Texte à lire
┄┄┄┄┄┄┄┄┄┄

Nous nous efforcerons dans cet article de présenter les origines du mythe, de le replacer dans son contexte afin d’en étudier les fondement historiques et nous nous pencherons quelques unes de ses figures les plus éminentes.


Les origines

Issus d’une tradition orale plus ancienne, de récits mêlant mythologie celtique et légendes galloise, le mythe arthurien a été écrit par un seul homme, Geoffroy de Monmouth. Que sait-on de cet auteur ? Peu de chose en vérité. Il serait né aux alentours de l’an 1100 et mort en 1154. Il fut élevé par son oncle qui devint plus tard évêque de Llandaff. En 1139 paru pour la première fois son Historia regum Britannia, tirée, selon Geoffroy de Monmouth d’un ouvrage rédigé en langue celtique, le Quem Gualterus Oxenfordiensis archidiacanus in Britannia advexit, dont il ne subsiste aujourd’hui nulle trace. On lui doit aussi un poème, Vita Merlini (la vie de Merlin) dédié à Merlin, qui était alors plus connu sous le nom de Merddin ou de Myrddin. Mais c’est surtout son premier ouvrage qui le fit passer à la postérité, puisqu’il inspira de nombreux auteurs à travers les âges, qui s’emparèrent de ses personnages pour enrichir et forger le mythe arthurien.

┄┄┄┄┄┄┄┄┄┄

[Entrées enregistrées]
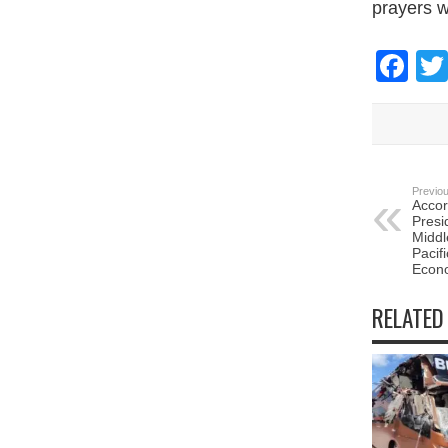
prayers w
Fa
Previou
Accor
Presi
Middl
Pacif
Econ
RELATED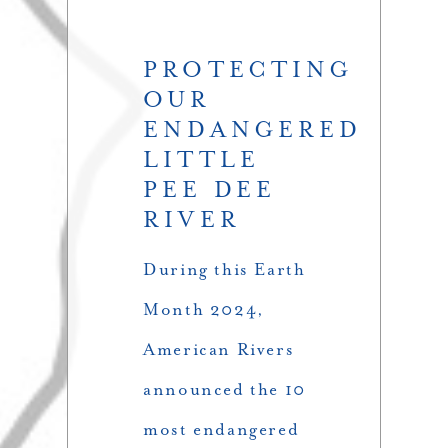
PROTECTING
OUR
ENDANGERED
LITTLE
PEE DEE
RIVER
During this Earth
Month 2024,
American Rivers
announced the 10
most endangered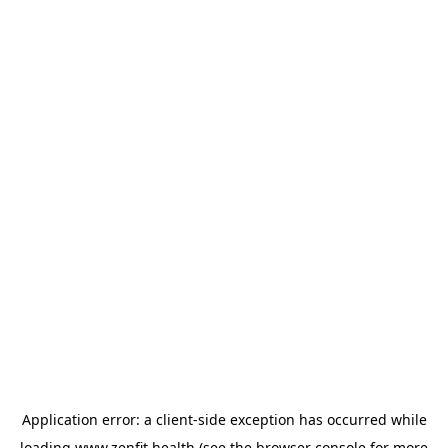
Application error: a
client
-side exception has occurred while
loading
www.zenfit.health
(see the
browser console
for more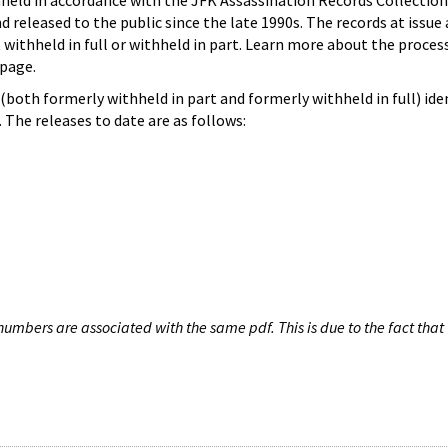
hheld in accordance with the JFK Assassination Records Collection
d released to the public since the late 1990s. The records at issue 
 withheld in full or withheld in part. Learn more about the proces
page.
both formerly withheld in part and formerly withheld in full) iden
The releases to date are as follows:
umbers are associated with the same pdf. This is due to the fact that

┄┄┄┄┄┄┄┄┄┄

Questions d'étude
1. Reproduisez le passage du texte sur les origines du mythe arthurien, depuis « Nous nous efforcerons » jusqu'à « les plus éminentes. » inclus.
2. Rédigez la suite du texte sur les origines du mythe arthurien, à partir de sa dernière phrase.
Ces entrées proviennent d'une autre source.

Réponses par consigne
1.
Nous nous efforcerons dans cet article de présenter les origines du mythe, de le replacer dans son contexte afin d’en étudier les fondement historiques et nous nous pencherons quelques unes de ses figures les plus éminentes.

2.
entre historique et non fiction

Il fait remonter les origines des bretons à un prince troyen dénommé Brutus qui conduisit un groupe de ses condisciples sur l’île de bretagne. De lui découle une généalogie de souverains dont certains ont sans contestes possible existé mais dont bon nombre sont tirés de la mythologie celtique. Puis Rome parvint à marquer l’île de son empreinte, après deux tentatives infructueuses de César, mais sans parvenir à maîtriser les Pictes et les Scots, se réfugiant derrière les murs d’Adrien et le mur d’Antonin. Puis, pour préserver son empire qui subit les assaut des barbares, wisigoths, francs et autres ostrogoths, Rome finit par abandonner les bretons à leur sort et abandonnent l’île.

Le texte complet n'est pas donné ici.